A single mother and Army veteran, Cherissa Andrade has successfully fought and won many battles, both overseas and on her own soil.
At age 15, she and her two younger brothers were forced to fend for themselves after the boyfriend of Andrade’s mother decided he didn’t want children. The children moved in with Andrade’s 18-year-old sister. Andrade missed a lot of school and worked at Papa Ginos to help pay expenses.
After high school, she enlisted in the U.S. Army. Upon completing boot camp, and while on leave, Andrade became pregnant. In 2008, two weeks before her son’s first birthday, she was sent overseas to Kuwait and from there to Iraq.

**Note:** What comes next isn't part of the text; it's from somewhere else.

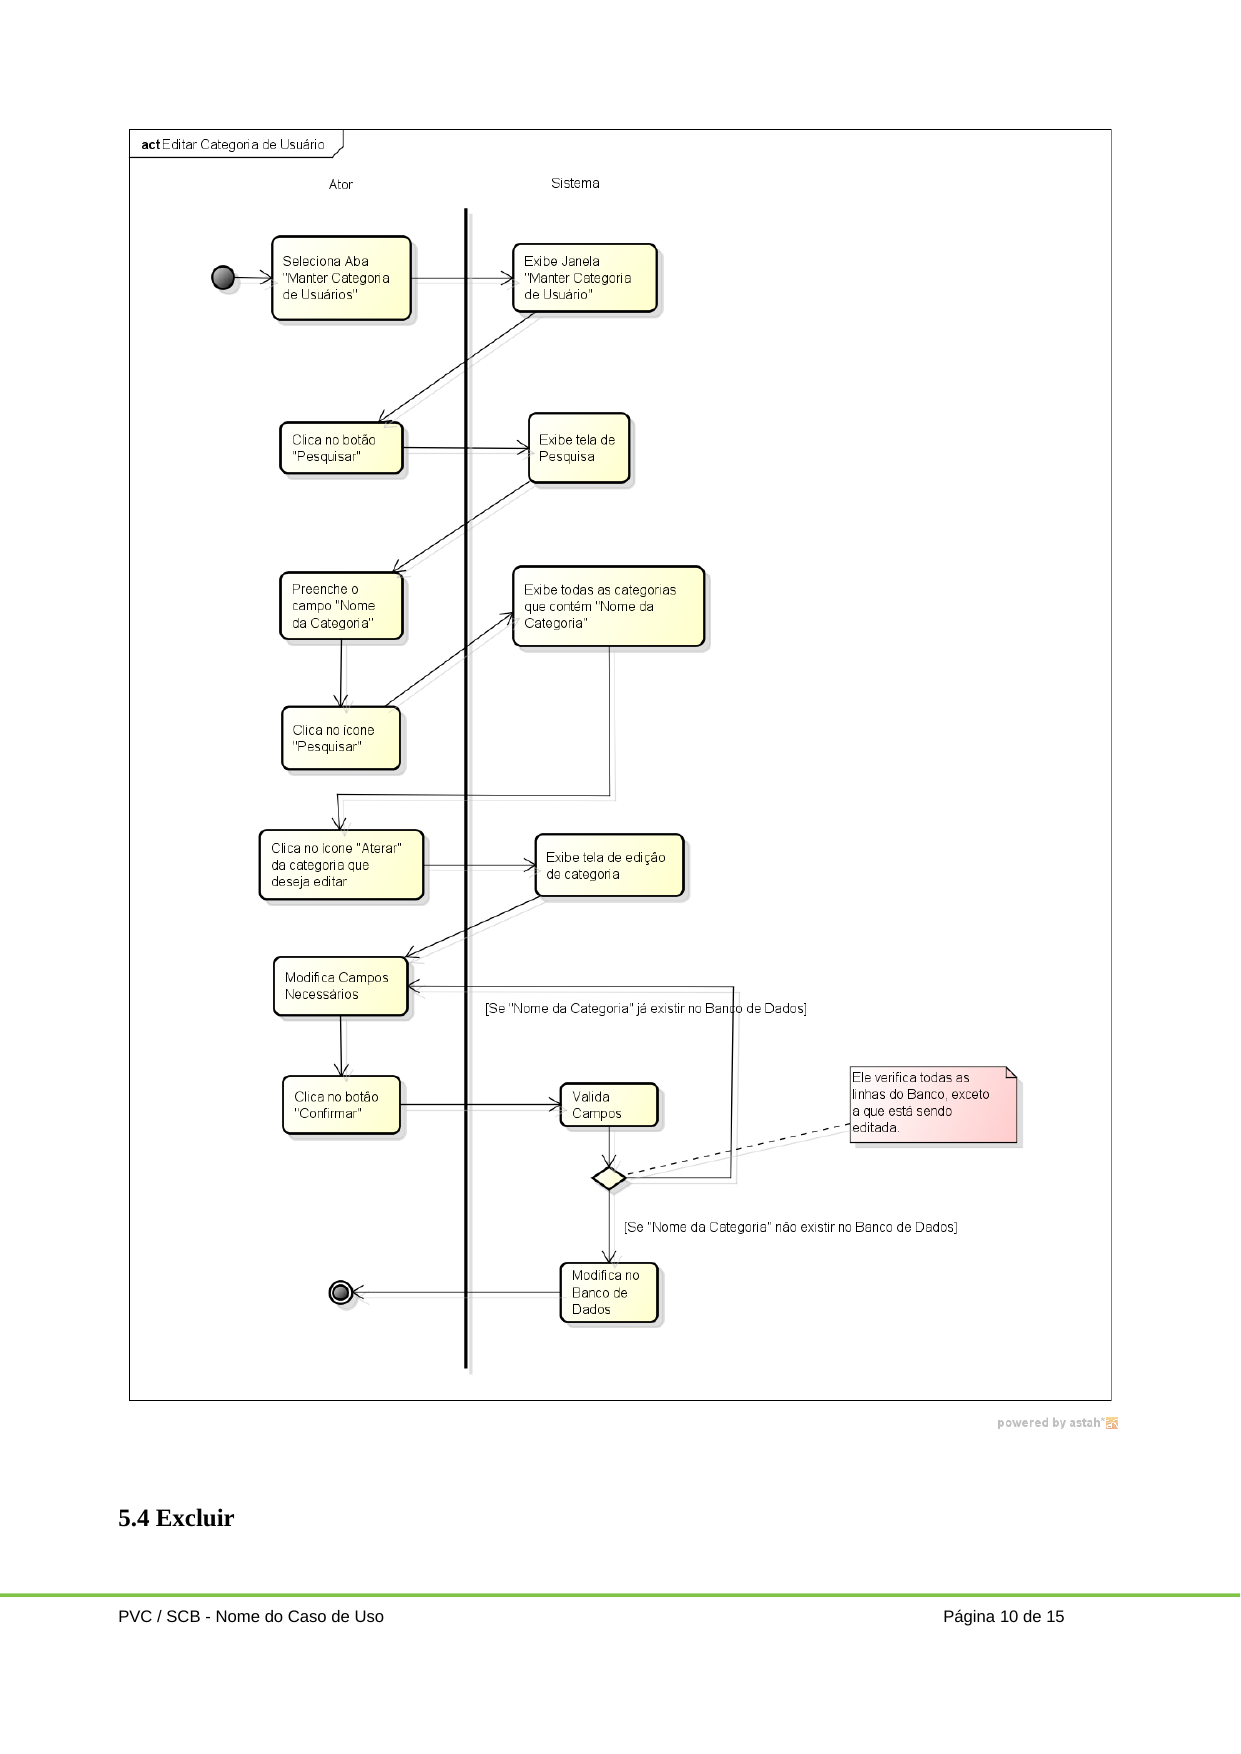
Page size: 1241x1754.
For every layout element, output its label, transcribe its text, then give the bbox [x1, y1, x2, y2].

text 5.4 Excluir [118, 1503, 1122, 1532]
picture [118, 118, 1122, 1433]
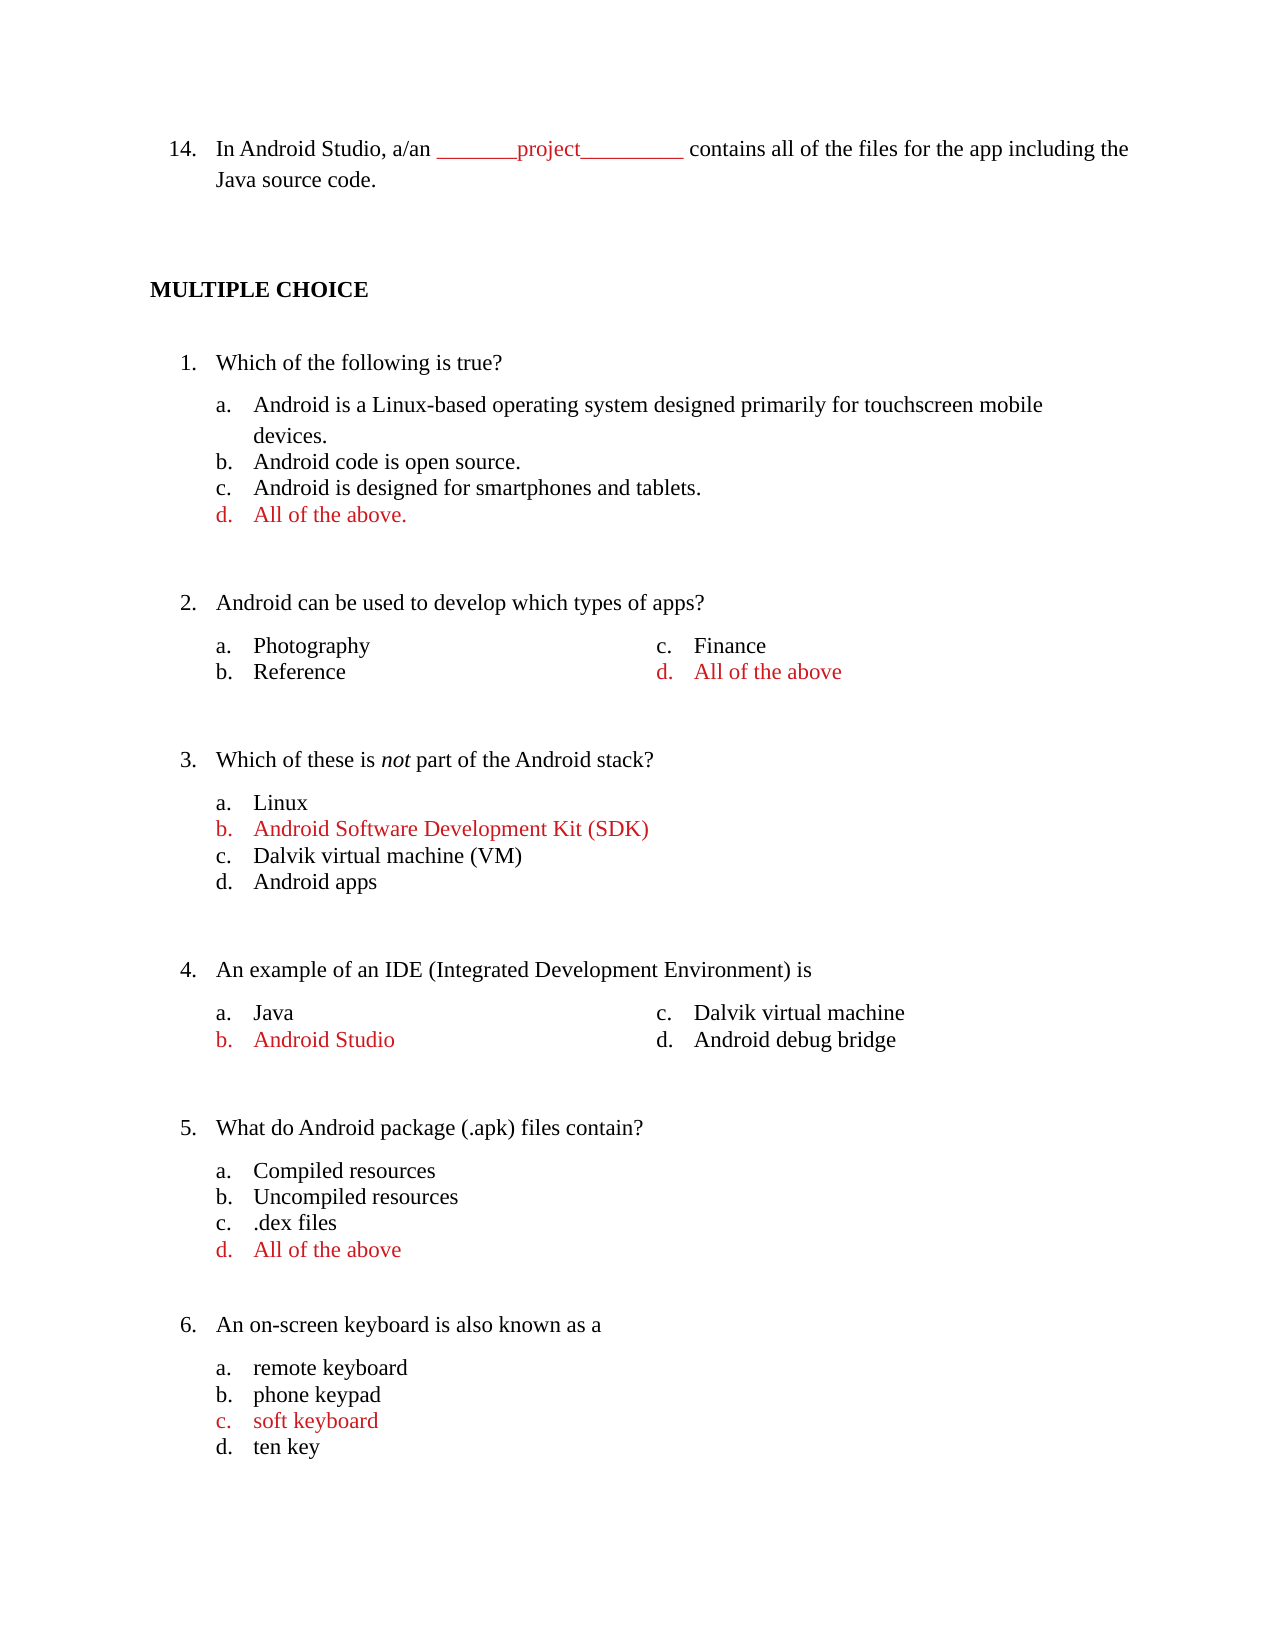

In 2009 she was sent to Afghanistan and completed her tour of duty in 2010. She said, “When I saw my son again he didn’t know who I was. He was already walking and talking.”
Before Andrade entered the military, she said she had no ambition to go to college and placed no value on her own life. “It didn’t matter to me where I was going,” she said. “But the military matured me. I got a bigger picture of life. I started taking classes while I was overseas because I didn’t want my son to have the kind of life I had.” She also began writing her memoirs overseas.
Upon returning to the U.S., Andrade enrolled at RIC as an English/creative writing major. Recently she published a portion of her memoirs in Shoreline: Rhode Island College’s Magazine of Literature and Art in which she describes the deferred dreams of her parents which led to their broken home. She was also awarded the Jean Garrigue Award for Creative Writing.
Andrade intends to go on to graduate school to pursue a master’s degree in English with emphasis on creative nonfiction.